From the City Square, it was a short drive along West Cedar to Jan and Jerry Ausbrooks’ home. Pathways and foundations are lined with eye-catching displays of blooming plants. Among the many flowers are coreopsis, day lilies, cornflowers also known as bachelor’s buttons, larkspur, blanket flowers and swamp milkweed, which is a favorite of the Monarch and other butterflies.;
In shady spots are ferns and astilbes. Stones were used as ground cover to great effect at the Whitaker home on Rolling Road Drive. With sculpted greenery and raised beds, the front yard presents a dignified sweep of lawn while the backyard is divided into distinct parking and work areas again with the use of stone as ground cover to mark the areas. The lawn and shrubs provide an oasis of green as a cool contrast to the hardscape. An attractive patio with table, benches and umbrella, with hanging baskets and other containers of colorful flowering plants, invites visitors to linger awhile.
As with many gardeners, what started out as a small cottage-style garden embraced by curving pavers leading to the front porch soon morphed into multiple beds with pavers and stones outlining them at the Hall residence on South College.
Libby Hall said she used to grow different lettuces, mustard, kale and spinach right there with the flowers. However, the “salad” garden seemed to be taking over, so it has its own space in the backyard now, along with tomatoes, cucumbers, snow peas and various herbs. The shade garden is stalled for now due to development construction behind the homes in the neighborhood.
Rob and Kristin Wilson completed an ambitious plan to enhance their sloping lawn with stone walls that add elegance as well as multi-level terraces to benefit the many flowers that grace them.
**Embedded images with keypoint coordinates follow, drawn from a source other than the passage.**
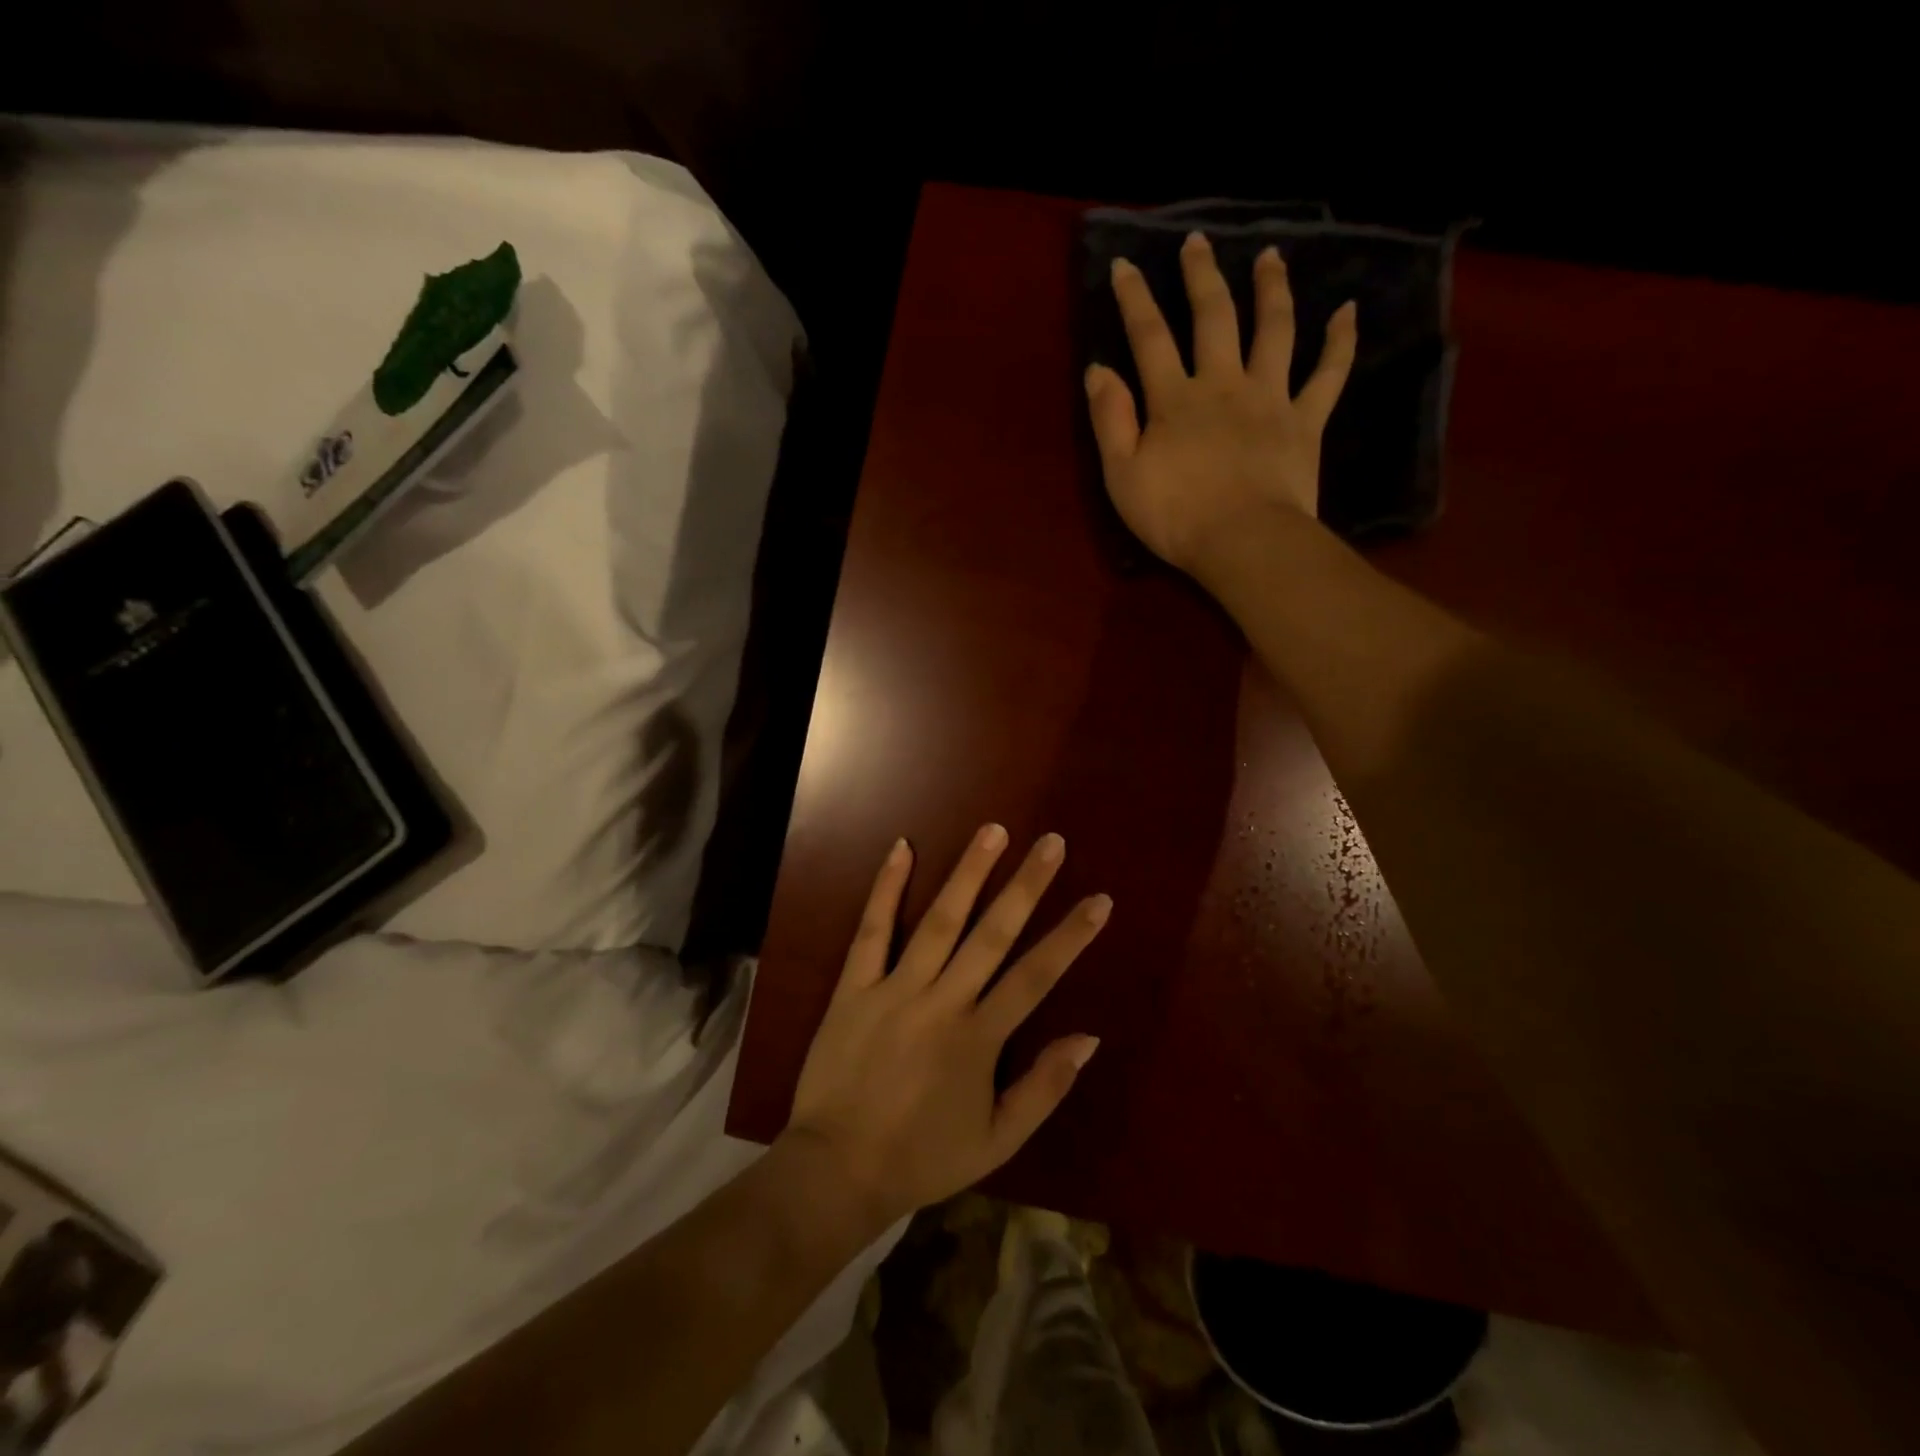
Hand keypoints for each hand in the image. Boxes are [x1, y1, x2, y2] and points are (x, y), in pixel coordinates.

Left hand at [785, 825, 1110, 1227]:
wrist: (837, 1170)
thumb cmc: (923, 1157)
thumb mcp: (997, 1140)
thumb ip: (1044, 1088)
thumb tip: (1089, 1038)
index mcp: (980, 1038)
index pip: (1036, 976)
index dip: (1071, 936)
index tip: (1098, 899)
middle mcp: (942, 1001)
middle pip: (993, 933)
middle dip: (1027, 885)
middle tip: (1051, 842)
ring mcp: (895, 989)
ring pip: (939, 921)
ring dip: (968, 873)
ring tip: (993, 831)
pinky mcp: (855, 986)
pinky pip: (871, 930)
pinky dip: (886, 888)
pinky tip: (902, 848)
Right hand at [1085, 231, 1357, 574]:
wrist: (1242, 541)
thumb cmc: (1175, 516)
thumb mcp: (1122, 475)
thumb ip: (1110, 420)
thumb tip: (1099, 370)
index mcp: (1175, 399)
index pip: (1150, 336)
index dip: (1135, 298)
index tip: (1125, 264)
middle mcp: (1223, 384)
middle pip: (1214, 317)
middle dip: (1201, 276)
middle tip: (1197, 242)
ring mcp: (1269, 398)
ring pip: (1274, 329)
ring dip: (1271, 289)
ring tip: (1271, 256)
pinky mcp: (1305, 421)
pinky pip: (1328, 374)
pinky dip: (1339, 342)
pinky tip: (1347, 312)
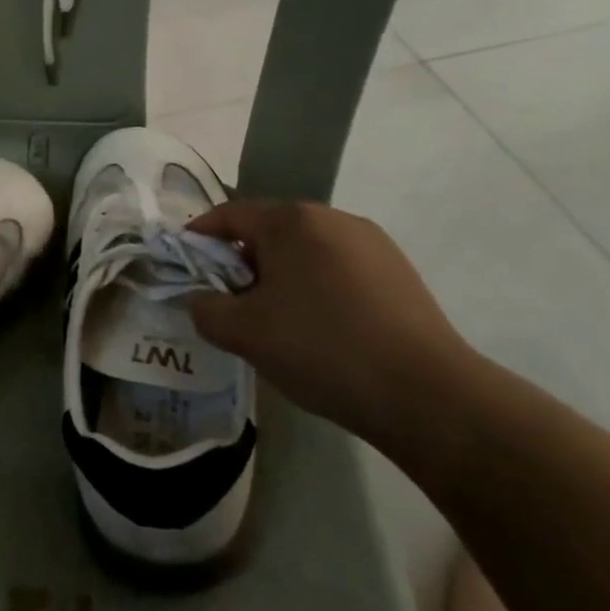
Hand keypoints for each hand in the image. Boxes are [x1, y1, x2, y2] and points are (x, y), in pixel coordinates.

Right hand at [186, 200, 477, 450]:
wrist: (426, 395)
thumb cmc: (322, 349)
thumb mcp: (244, 333)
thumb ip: (204, 309)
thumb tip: (198, 298)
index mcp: (291, 221)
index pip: (229, 215)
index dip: (199, 237)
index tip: (183, 265)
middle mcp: (332, 217)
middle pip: (268, 230)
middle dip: (240, 261)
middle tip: (228, 301)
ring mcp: (371, 243)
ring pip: (305, 250)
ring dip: (279, 275)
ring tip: (274, 320)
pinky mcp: (398, 272)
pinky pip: (337, 268)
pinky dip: (315, 287)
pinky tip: (319, 328)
Along with a senior who needed a prom dress and all the accoutrements that graduation demands, these busy parents and homeowners managed to sail through with humor and “true grit.” A job well done on all fronts!
Hope you’ll join the Franklin-Simpson Garden Tour next year as we admire the efforts of our local gardeners who are busy as bees in that clover patch! The Garden Club meets the third Wednesday of each month at 1:30 p.m. at the Cornerstone.